:: Directive ::
Copy every one of the records below character for character, without changing anything.

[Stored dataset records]
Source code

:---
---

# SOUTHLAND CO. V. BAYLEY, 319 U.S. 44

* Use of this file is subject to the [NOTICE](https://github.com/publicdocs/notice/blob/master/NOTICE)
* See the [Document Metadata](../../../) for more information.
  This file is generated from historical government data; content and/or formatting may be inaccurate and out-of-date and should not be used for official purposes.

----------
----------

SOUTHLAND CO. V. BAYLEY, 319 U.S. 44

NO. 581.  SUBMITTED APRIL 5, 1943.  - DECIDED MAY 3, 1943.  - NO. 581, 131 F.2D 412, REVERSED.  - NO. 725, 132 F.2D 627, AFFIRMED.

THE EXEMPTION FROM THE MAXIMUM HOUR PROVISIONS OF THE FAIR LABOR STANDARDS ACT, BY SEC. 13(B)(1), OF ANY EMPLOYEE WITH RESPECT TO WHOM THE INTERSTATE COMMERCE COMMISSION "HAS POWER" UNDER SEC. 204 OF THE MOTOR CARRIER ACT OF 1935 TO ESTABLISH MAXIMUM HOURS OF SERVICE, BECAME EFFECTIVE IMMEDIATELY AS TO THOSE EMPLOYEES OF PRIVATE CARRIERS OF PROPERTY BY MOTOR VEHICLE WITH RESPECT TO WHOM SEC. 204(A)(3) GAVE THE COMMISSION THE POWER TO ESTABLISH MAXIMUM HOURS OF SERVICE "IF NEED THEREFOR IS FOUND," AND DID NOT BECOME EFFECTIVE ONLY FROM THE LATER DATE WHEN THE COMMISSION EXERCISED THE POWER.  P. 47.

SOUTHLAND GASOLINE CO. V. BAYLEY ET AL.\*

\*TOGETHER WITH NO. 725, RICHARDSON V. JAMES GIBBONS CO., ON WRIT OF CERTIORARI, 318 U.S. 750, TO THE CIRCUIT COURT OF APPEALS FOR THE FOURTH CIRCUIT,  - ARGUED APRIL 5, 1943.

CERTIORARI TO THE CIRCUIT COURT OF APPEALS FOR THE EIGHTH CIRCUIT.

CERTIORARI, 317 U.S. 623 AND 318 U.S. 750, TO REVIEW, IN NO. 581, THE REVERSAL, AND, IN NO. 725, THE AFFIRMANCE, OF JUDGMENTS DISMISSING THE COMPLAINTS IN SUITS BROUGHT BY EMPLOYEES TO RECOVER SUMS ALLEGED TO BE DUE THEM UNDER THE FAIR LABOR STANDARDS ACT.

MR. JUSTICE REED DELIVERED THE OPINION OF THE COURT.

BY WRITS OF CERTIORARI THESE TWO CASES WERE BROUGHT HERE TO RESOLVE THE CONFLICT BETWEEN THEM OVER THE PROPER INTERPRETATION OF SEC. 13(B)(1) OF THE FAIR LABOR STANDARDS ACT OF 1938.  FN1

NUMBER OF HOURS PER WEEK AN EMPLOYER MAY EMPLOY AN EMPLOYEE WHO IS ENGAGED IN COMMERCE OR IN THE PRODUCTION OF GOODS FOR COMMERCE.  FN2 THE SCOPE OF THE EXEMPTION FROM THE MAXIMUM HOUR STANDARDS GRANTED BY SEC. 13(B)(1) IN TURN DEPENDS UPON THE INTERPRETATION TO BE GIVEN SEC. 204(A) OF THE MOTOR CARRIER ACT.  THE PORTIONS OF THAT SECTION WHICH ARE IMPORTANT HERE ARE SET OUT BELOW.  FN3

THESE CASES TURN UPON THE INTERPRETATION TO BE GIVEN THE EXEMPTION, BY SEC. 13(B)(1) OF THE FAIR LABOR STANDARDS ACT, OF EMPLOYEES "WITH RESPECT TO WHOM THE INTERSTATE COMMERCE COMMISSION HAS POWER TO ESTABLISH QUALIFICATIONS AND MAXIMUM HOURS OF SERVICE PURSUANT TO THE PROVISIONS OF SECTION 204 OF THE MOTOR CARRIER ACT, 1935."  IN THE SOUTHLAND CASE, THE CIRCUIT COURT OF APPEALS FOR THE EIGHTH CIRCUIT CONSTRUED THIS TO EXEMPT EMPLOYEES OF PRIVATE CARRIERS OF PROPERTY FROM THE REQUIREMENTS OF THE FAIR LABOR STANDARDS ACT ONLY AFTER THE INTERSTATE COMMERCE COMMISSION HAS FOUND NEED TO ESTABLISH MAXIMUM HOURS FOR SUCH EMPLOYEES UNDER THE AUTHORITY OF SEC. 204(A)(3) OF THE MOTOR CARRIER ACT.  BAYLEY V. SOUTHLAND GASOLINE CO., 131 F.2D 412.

:: Output of the task ::
Source code

:---
---

# SOUTHLAND CO. V. BAYLEY, 319 U.S. 44

* Use of this file is subject to the [NOTICE](https://github.com/publicdocs/notice/blob/master/NOTICE)
* See the [Document Metadata](../../../) for more information.
  This file is generated from historical government data; content and/or formatting may be inaccurate and out-of-date and should not be used for official purposes.

----------
----------

SOUTHLAND CO. V. BAYLEY, 319 U.S. 44

NO. 581.  SUBMITTED APRIL 5, 1943.  - DECIDED MAY 3, 1943.  - NO. 581, 131 F.2D 412, REVERSED.  - NO. 725, 132 F.2D 627, AFFIRMED.

THE EXEMPTION FROM THE MAXIMUM HOUR PROVISIONS OF THE FAIR LABOR STANDARDS ACT, BY SEC. 13(B)(1), OF ANY EMPLOYEE WITH RESPECT TO WHOM THE INTERSTATE COMMERCE COMMISSION "HAS POWER" UNDER SEC. 204 OF THE MOTOR CARRIER ACT OF 1935 TO ESTABLISH MAXIMUM HOURS OF SERVICE, BECAME EFFECTIVE IMMEDIATELY AS TO THOSE EMPLOYEES OF PRIVATE CARRIERS OF PROPERTY BY MOTOR VEHICLE WITH RESPECT TO WHOM SEC. 204(A)(3) GAVE THE COMMISSION THE POWER TO ESTABLISH MAXIMUM HOURS OF SERVICE "IF NEED THEREFOR IS FOUND," AND DID NOT BECOME EFFECTIVE ONLY FROM THE LATER DATE WHEN THE COMMISSION EXERCISED THE POWER.  P. 47.

SOUTHLAND GASOLINE CO. V. BAYLEY ET AL.\*

\*TOGETHER WITH NO. 725, RICHARDSON V. JAMES GIBBONS CO., ON WRIT OF CERTIORARI, 318 U.S. 750, TO THE CIRCUIT COURT OF APPEALS FOR THE FOURTH CIRCUIT,  - ARGUED APRIL 5, 1943.

CERTIORARI TO THE CIRCUIT COURT OF APPEALS FOR THE EIGHTH CIRCUIT.

CERTIORARI, 317 U.S. 623 AND 318 U.S. 750, TO REVIEW, IN NO. 581, THE REVERSAL, AND, IN NO. 725, THE AFFIRMANCE, OF JUDGMENTS DISMISSING THE COMPLAINTS IN SUITS BROUGHT BY EMPLOYEES TO RECOVER SUMS ALLEGED TO BE DUE THEM UNDER THE FAIR LABOR STANDARDS ACT.

MR. JUSTICE REED DELIVERED THE OPINION OF THE COURT.

BY WRITS OF CERTIORARI THESE TWO CASES WERE BROUGHT HERE TO RESOLVE THE CONFLICT BETWEEN THEM OVER THE PROPER INTERPRETATION OF SEC. 13(B)(1) OF THE FAIR LABOR STANDARDS ACT OF 1938.  FN1

NUMBER OF HOURS PER WEEK AN EMPLOYER MAY EMPLOY AN EMPLOYEE WHO IS ENGAGED IN COMMERCE OR IN THE PRODUCTION OF GOODS FOR COMMERCE.  FN2 THE SCOPE OF THE EXEMPTION FROM THE MAXIMUM HOUR STANDARDS GRANTED BY SEC. 13(B)(1) IN TURN DEPENDS UPON THE INTERPRETATION TO BE GIVEN SEC. 204(A) OF THE MOTOR CARRIER ACT.  THE PORTIONS OF THAT SECTION WHICH ARE IMPORTANT HERE ARE SET OUT BELOW.  FN3

THESE CASES TURN UPON THE INTERPRETATION TO BE GIVEN THE EXEMPTION, BY SEC. 13(B)(1) OF THE FAIR LABOR STANDARDS ACT, OF EMPLOYEES "WITH RESPECT TO WHOM THE INTERSTATE COMMERCE COMMISSION HAS POWER TO ESTABLISH QUALIFICATIONS AND MAXIMUM HOURS OF SERVICE PURSUANT TO THE PROVISIONS OF SECTION 204 OF THE MOTOR CARRIER ACT, 1935."  IN THE SOUTHLAND CASE, THE CIRCUIT COURT OF APPEALS FOR THE EIGHTH CIRCUIT CONSTRUED THIS TO EXEMPT EMPLOYEES OF PRIVATE CARRIERS OF PROPERTY FROM THE REQUIREMENTS OF THE FAIR LABOR STANDARDS ACT ONLY AFTER THE INTERSTATE COMMERCE COMMISSION HAS FOUND NEED TO ESTABLISH MAXIMUM HOURS FOR SUCH EMPLOYEES UNDER THE AUTHORITY OF SEC. 204(A)(3) OF THE MOTOR CARRIER ACT.  BAYLEY V. SOUTHLAND GASOLINE CO., 131 F.2D 412.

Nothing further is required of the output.